I tried with python 2. It is right for a moment then it come back just like python 3. It drives me crazy. I don’t know if they store model as cache or not but the different run fit_generator my loss is from 0.3 jump to 8.0.


#23

Hi,

I seem to have a similar issue with the cats&dogs VGG16 fine-tuning…

I use python3 with keras2 and tensorflow. I use the keras VGG model, which is built with the functional API instead of the Sequential.

First I instantiate the full VGG and replaced the final layer with a Dense(2). Training worked fine. But when I tried to re-train all dense layers the accuracy collapsed to 50%.

I thought that there is something, which I do not understand, and that prevents re-training of provided layers. So I instantiated only the conv part, and added the full dense part. But again re-training the last dense layer works, but re-training e.g. the last two dense layers lets the accuracy collapse.

I already tried small/big learning rates, and the Adam optimizer. I’m completely out of ideas.

Here my final code.

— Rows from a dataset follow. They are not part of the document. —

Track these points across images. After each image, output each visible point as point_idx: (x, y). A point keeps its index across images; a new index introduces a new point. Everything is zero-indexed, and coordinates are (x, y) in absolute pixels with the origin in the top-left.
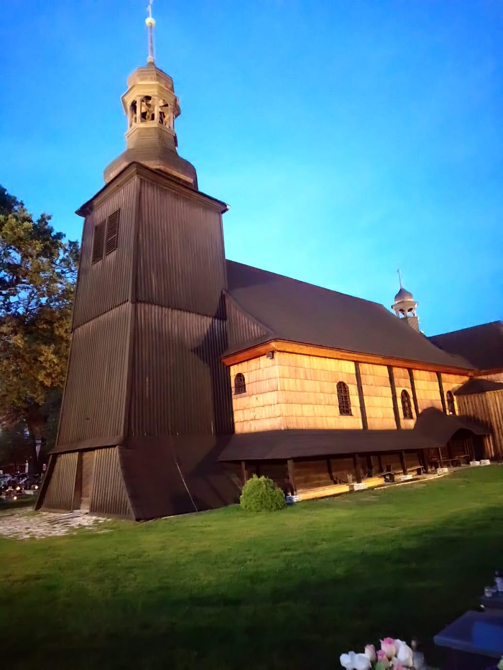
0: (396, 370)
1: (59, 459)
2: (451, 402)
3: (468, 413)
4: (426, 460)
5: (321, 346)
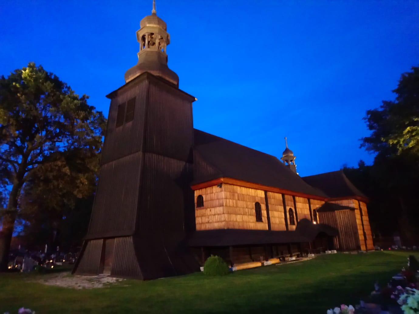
0: (286, 196)
1: (89, 243)
2: (315, 215)
3: (325, 223)
4: (302, 250)
5: (248, 182)
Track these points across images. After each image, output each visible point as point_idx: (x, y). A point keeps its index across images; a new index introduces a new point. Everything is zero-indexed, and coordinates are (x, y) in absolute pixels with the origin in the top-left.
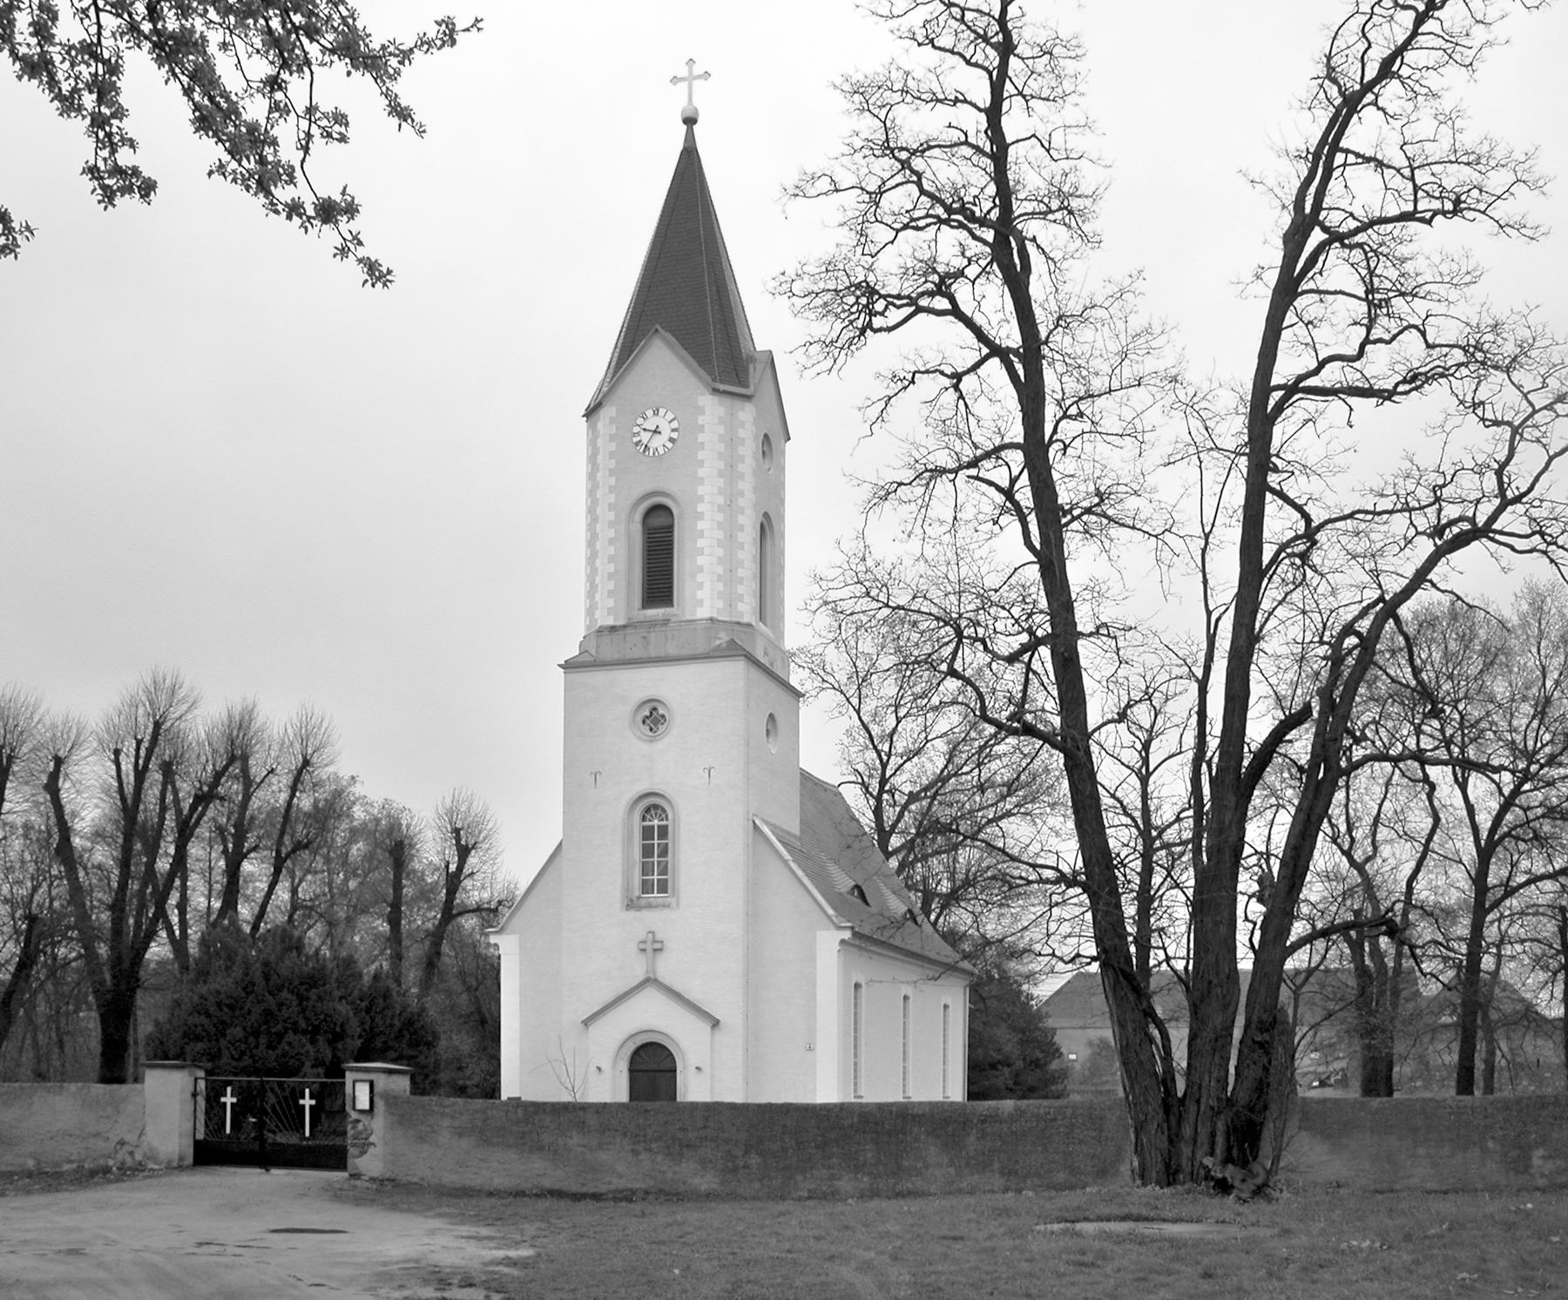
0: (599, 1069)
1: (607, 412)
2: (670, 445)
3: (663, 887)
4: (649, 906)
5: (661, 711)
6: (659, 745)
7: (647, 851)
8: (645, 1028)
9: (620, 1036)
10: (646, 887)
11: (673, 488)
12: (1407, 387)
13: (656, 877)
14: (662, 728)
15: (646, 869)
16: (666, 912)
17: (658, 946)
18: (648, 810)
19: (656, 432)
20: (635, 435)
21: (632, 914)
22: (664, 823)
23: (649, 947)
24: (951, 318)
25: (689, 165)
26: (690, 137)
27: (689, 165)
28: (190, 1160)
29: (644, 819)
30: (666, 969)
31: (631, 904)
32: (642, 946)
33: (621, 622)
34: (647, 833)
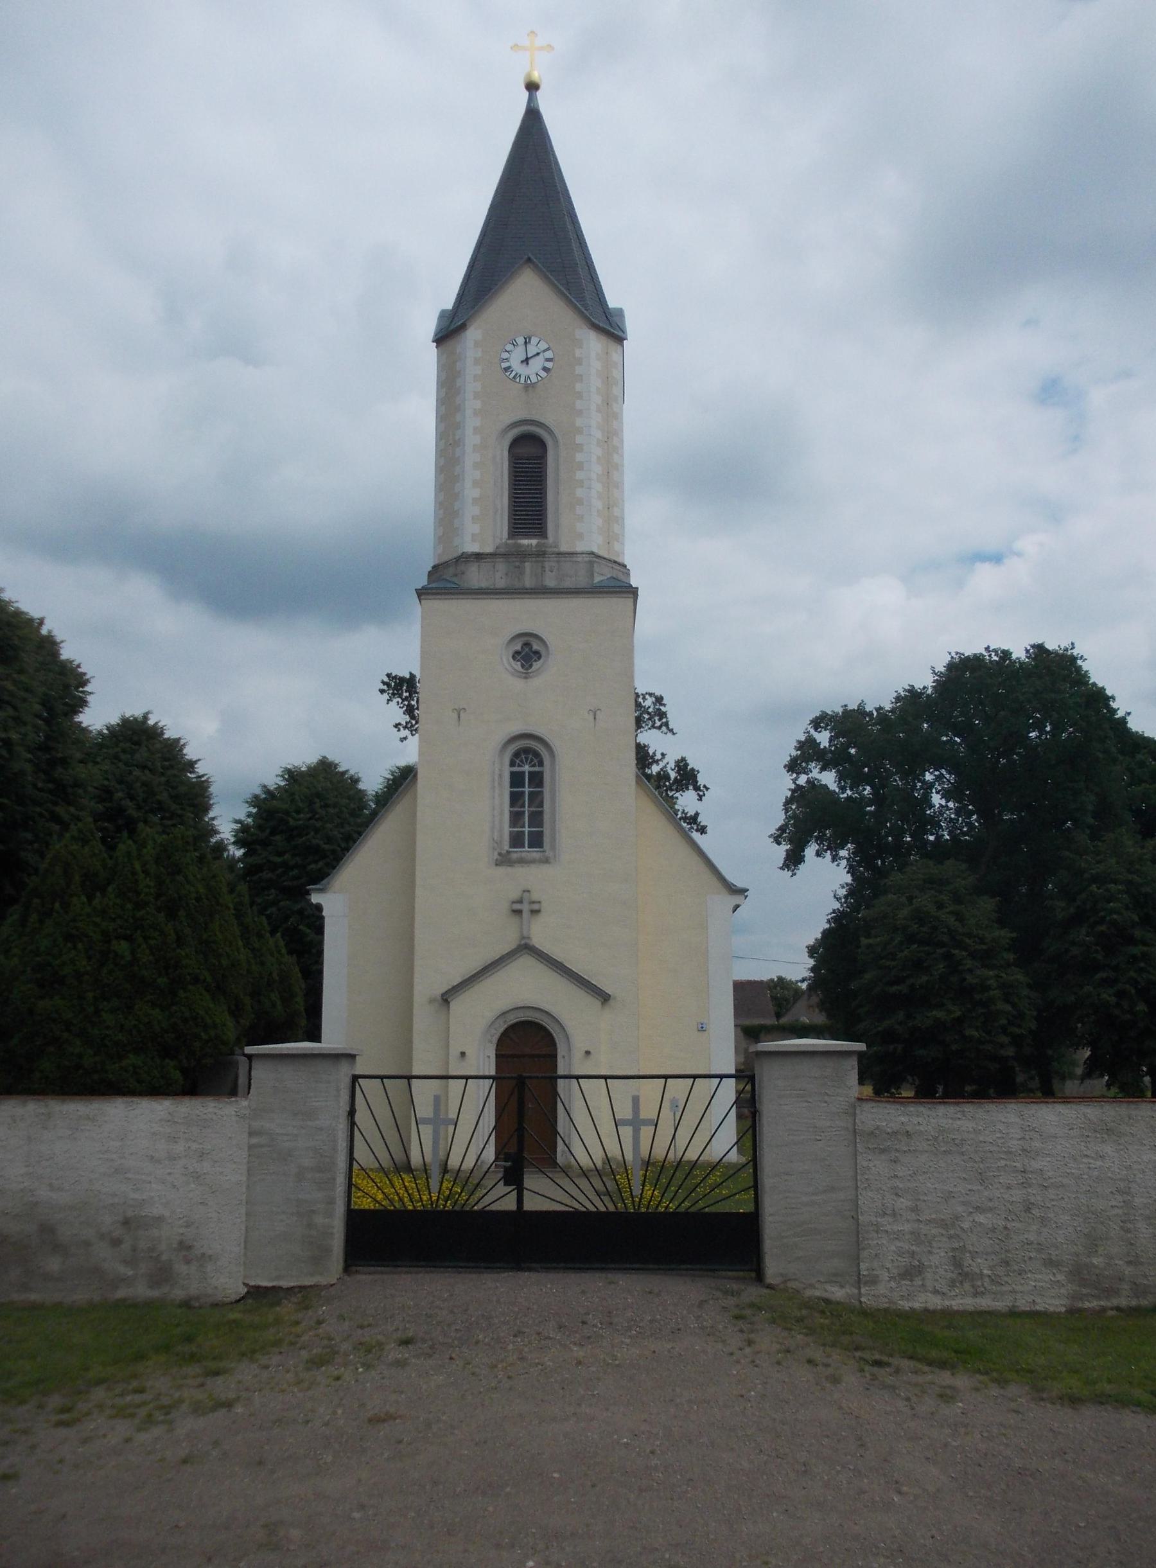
0: (463, 1054)
1: (473, 334)
2: (543, 374)
3: (537, 841)
4: (522, 861)
5: (535, 647)
6: (536, 682)
7: (515, 798)
8: (521, 1004)
9: (490, 1014)
10: (516, 841)
11: (549, 419)
12: (499, 576)
13: (527, 829)
14: (536, 665)
15: (516, 818)
16: (545, 868)
17: (535, 907)
18: (517, 755)
19: (526, 361)
20: (503, 360)
21: (502, 870)
22: (537, 769)
23: (525, 907)
24: (525, 357)
25: (532, 124)
26: (531, 99)
27: (532, 124)
28: (357, 1057)
29: (512, 764)
30: (541, 934)
31: (504, 860)
32: (517, 907)
33: (489, 549)
34: (516, 779)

Change a singe character and it works:
[:-2] -> [:-1] for setting the final layers learnable

%matplotlib inline
 import os
 from importlib import reload
 import utils3; reload(utils3)
 from utils3 import *

 import tensorflow as tf
 import keras.backend.tensorflow_backend as ktf
 def set_session_options(**kwargs):
    gpu_options = tf.GPUOptions(**kwargs)
    ktf.set_session(tf.Session(config=tf.ConfigProto(gpu_options=gpu_options)))
 set_session_options(allow_growth=True)

 path = "data/dogscats/"
 model_path = path + 'models/'
 if not os.path.exists(model_path): os.mkdir(model_path)

 batch_size=64

 val_batches = get_batches(path+'valid', shuffle=False, batch_size=batch_size)
 batches = get_batches(path+'train', shuffle=True, batch_size=batch_size)

 val_classes = val_batches.classes
 trn_classes = batches.classes
 val_labels = onehot(val_classes)
 trn_labels = onehot(trn_classes)

 opt = RMSprop(lr=0.1)
 def fit_model(model, batches, val_batches, nb_epoch=1):
  model.fit_generator(batches, steps_per_epoch=ceil(batches.n / batches.batch_size),
                      epochs=nb_epoch, 
                      validation_data=val_batches,
                      validation_steps=ceil(val_batches.n / val_batches.batch_size))

 opt = RMSprop(lr=0.1)
#opt = Adam(lr=0.00001)

 from keras.applications.vgg16 import VGG16
 model = VGG16(include_top=False, input_shape=(224, 224, 3))

 flatten = Flatten()
 x = flatten(model.output)
 x = Dense(4096, activation='relu')(x)
 x = Dense(4096, activation='relu')(x)
 x = Dense(2, activation='softmax')(x)
 model = Model(inputs=model.input, outputs=x)

 for layer in model.layers:
  layer.trainable=False
 for layer in model.layers[-2:]:
  layer.trainable=True

 model.compile(optimizer=opt, loss='categorical_crossentropy', metrics=['accuracy'])

 model.load_weights(model_path+'finetune1.h5')

 fit_model(model, batches, val_batches, 2)

#24

OK, I found the solution, at least in my case.

First you need to compile after setting trainable. I think I read the opposite in one of Jeremy’s notebooks. But maybe it was different with keras1.

Second this well trained model is still quite sensitive. I had to include the dropouts, AND reduce the learning rate. For Adam 1e-4 for training 2 dense layers, and 1e-5 for 3 dense layers.

That’s it. Hope it helps you too.


(houda kaddioui) #25

Hi, follow up question. is the position of the dropout important? Like would the dropout come between the two dense or after the dense and before the softmax?
Thanks!